Нине Дымшиц – 32 года. Последние 6 месяцев она руководит Еврейским музеем и центром толерантности в Москве. Путь от рядового pr-менеджера до исполнительного директора она прошла всего за 3 года. Это редкое явление в российской культурной среде, где профессионализм обычно подтверждается солидным возрастом.
J-LIFE поговорил с Ниной Дымшиц о том, как она справляется с грузом ответственности, какой дорогой ведёт музей и немного — о личном.
Нина, вы изучали мировую политику в МГИМО, после этого работали в институте «Стрелка», а потом уже в Еврейском музее. Как-то очень быстро ушли в сторону от мировой политики, почему так?
Моментально, да! Я получила хорошее гуманитарное образование, довольно универсальное. Наш декан на факультете международных отношений называл будущих выпускников дилетантами широкого профиля (смеется), так что мы применимы везде. Примерно к концу бакалавриата я поняла, что международными отношениями заниматься не хочу. Меня фрустрировало осознание того, что в этой сфере ты вряд ли когда-нибудь увидишь результат своей работы – конечно, если ты не министр. Поэтому свою преддипломную стажировку я уже проходила на BBC и там же некоторое время работала, затем занялась пиаром в «Стрелке» и таким образом уже включилась в среду культурных институций, чему очень рада.

^^^^^^^^

Условие задачи:
Ответьте по интервью выше на три вопроса.
1. Сколько месяцев Нина Дымшиц руководит Еврейским музеем и центром толерантности в Москве?
2. В каком вузе она изучала мировую политику?
3. Где она проходила преддипломную стажировку?

^^^^^^^^

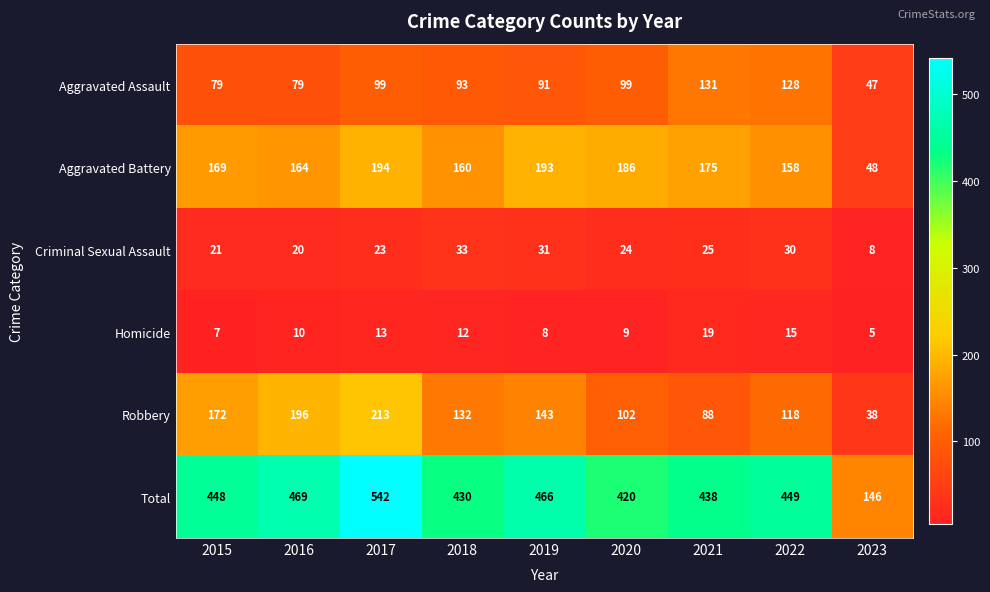

The value of Total at 2022 is 449. True or false?

True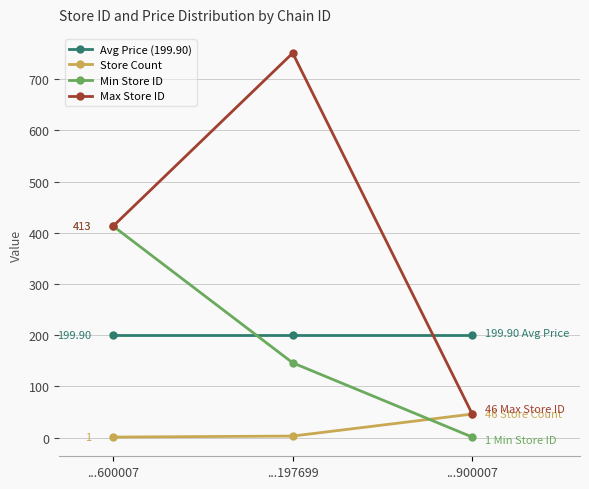

What is the difference between the highest and lowest values at ...900007?

198.9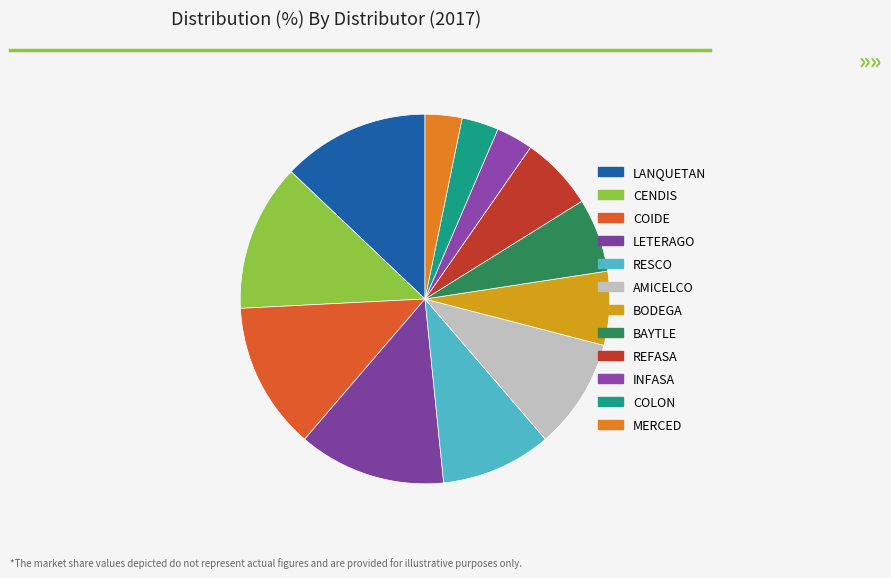

Rank the categories by value from highest to lowest.

LANQUETAN, CENDIS, COIDE, LETERAGO, RESCO, AMICELCO, BODEGA, BAYTLE, REFASA, INFASA, COLON, MERCED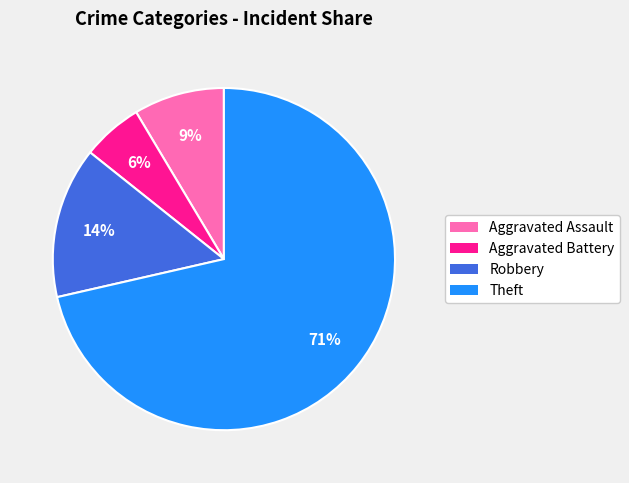

To the nearest percent, what is the average slice percentage?

25%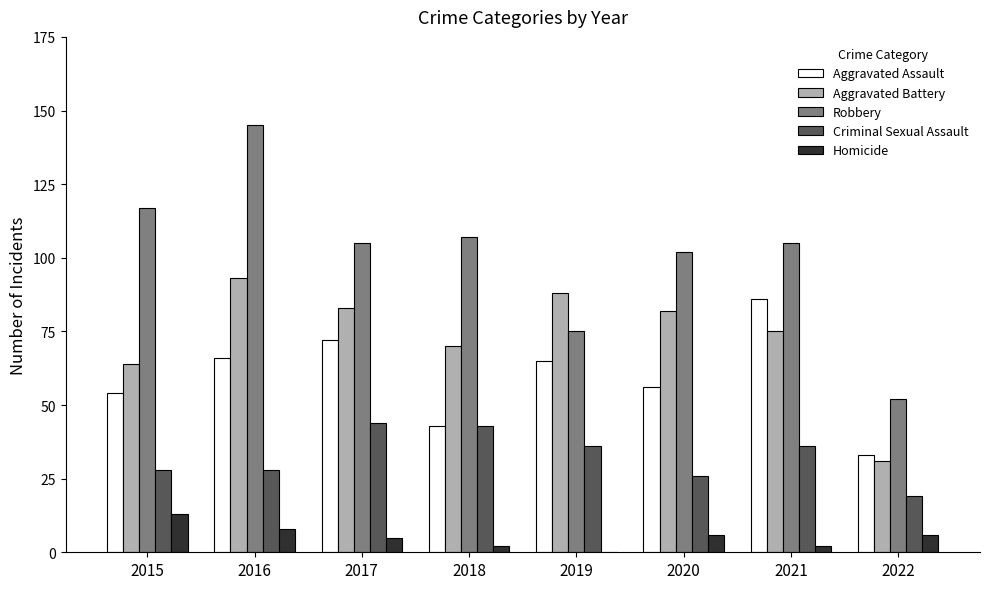

Read the Robbery value at 2018, to the nearest 5.

105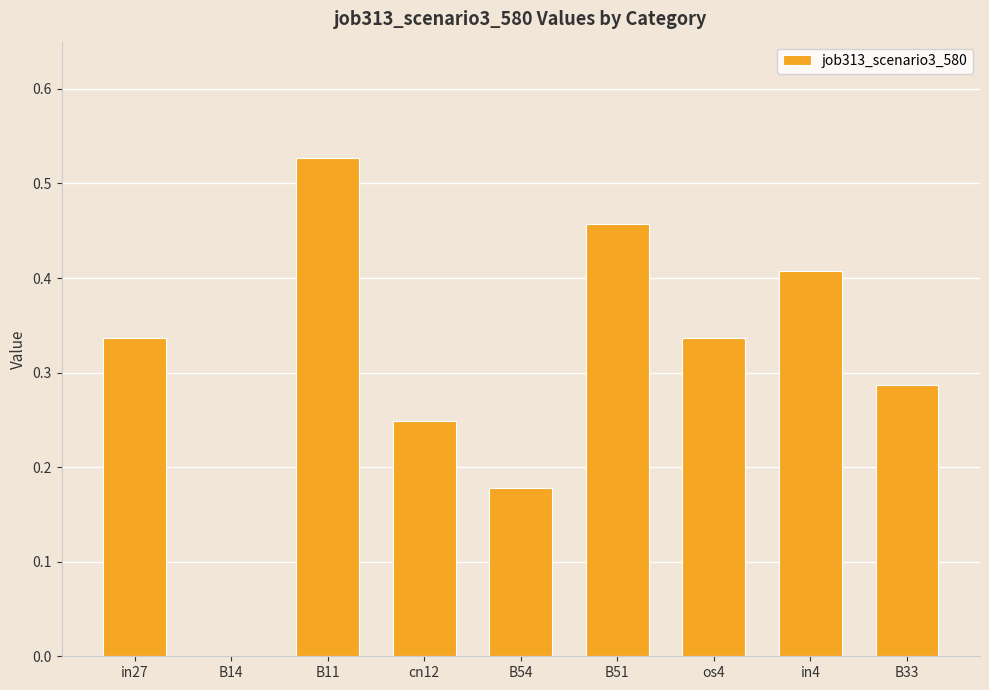

True or false: the data shows 0.4 at B33.

False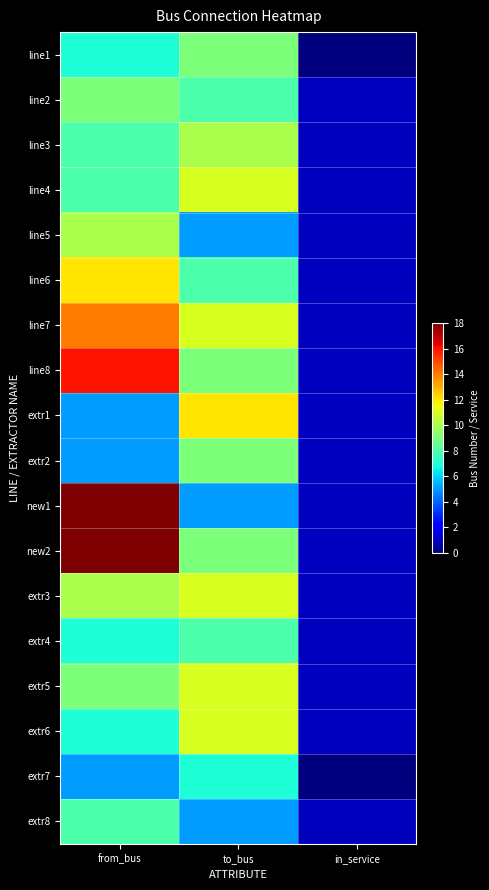

At from_bus, list the series in order from smallest to largest.

extr1, extr2, extr7, line1, extr4, extr6, line3, line4, extr8, line2, extr5, line5, extr3, line6, line7, line8, new1, new2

^^^^^^^^

Ответ:
1. Шесть месяцев.
2. В МГИМО.
3. На BBC.